-------- Selected passage

The production company Emelco, specialized in advertising and newsreel cinema and headed by the businessman Kurt Löwe, entered feature-film production in 1946—within the framework of the classical-industrial period of Argentine cinema—after acquiring the studios of the bankrupt Pampa Film. Emelco expanded Pampa Film's filming stages and incorporated modern equipment that made it one of the most sophisticated studios of the era; its first production was the comedy El retrato (1947), directed by Carlos Schlieper and starring Mirtha Legrand and Juan Carlos Thorry. However, in 1948 the company's collapse was precipitated when a government decree—then presided over by Juan Perón in his first term—banned advertising in cinemas, its main source of income. Emelco filmed with very high budgets to amortize the studio's re-equipment investments and, upon losing its advertising income, was forced to produce at ruinous costs. This led to the dismissal of hundreds of workers and Löwe's resignation from the presidency, leaving the company under bank control and with a reduced production schedule. Vidalita was one of the last films produced by Löwe before resigning from the company's presidency. In January 1949, the American magazine Variety reported that Emelco was finishing Vidalita and that the studio had recently become the property of the Central Bank, with Löwe, the company's former director, as general manager.

----------------
-------- Excerpted records

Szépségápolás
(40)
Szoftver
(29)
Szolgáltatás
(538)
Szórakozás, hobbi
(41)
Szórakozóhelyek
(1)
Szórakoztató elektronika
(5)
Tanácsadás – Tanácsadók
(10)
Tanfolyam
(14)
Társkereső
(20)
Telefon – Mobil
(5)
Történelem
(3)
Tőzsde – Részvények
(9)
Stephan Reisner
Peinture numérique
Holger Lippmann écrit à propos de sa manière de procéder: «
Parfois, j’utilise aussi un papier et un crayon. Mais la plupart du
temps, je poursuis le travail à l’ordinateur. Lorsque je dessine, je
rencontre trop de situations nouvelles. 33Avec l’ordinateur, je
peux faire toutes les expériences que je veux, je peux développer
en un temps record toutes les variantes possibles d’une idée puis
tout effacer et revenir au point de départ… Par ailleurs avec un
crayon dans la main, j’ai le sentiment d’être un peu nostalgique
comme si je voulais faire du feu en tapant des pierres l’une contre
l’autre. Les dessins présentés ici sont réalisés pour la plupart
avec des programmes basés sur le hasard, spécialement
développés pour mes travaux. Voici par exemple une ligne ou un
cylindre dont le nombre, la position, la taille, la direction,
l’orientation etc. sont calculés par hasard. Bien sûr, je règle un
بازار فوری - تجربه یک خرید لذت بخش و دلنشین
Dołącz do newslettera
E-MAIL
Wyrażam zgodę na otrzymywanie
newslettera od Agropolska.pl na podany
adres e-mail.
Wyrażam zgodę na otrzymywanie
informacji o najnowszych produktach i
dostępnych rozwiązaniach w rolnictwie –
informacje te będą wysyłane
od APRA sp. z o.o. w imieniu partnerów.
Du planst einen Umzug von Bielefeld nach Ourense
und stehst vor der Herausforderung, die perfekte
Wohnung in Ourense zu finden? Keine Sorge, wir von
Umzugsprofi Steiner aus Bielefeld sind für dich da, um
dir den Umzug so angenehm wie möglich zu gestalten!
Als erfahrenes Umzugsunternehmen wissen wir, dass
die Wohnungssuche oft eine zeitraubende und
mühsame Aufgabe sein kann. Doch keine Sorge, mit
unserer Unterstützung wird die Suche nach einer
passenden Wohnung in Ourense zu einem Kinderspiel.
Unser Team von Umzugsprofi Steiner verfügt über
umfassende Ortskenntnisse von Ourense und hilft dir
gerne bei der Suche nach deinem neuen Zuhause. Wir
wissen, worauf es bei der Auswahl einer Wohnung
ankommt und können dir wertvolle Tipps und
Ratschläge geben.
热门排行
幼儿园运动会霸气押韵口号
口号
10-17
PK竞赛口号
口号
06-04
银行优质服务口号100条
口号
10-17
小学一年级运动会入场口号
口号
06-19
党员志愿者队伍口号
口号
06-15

----------------

» **Required work**: Sum up the Emelco passage in two sentences.

» **Solution to the exercise**: Emelco, an advertising and newsreel company headed by Kurt Löwe, entered feature-film production in 1946 after buying the studios of the bankrupt Pampa Film, which it expanded and fitted with modern equipment before releasing its first film, El retrato (1947). In 1948 a government decree under Perón banned advertising in cinemas and cut off the company's main income, which forced it to produce at ruinous costs, fire hundreds of workers and lose Löwe as president, leaving it under bank control, with Vidalita among the last films Löwe produced.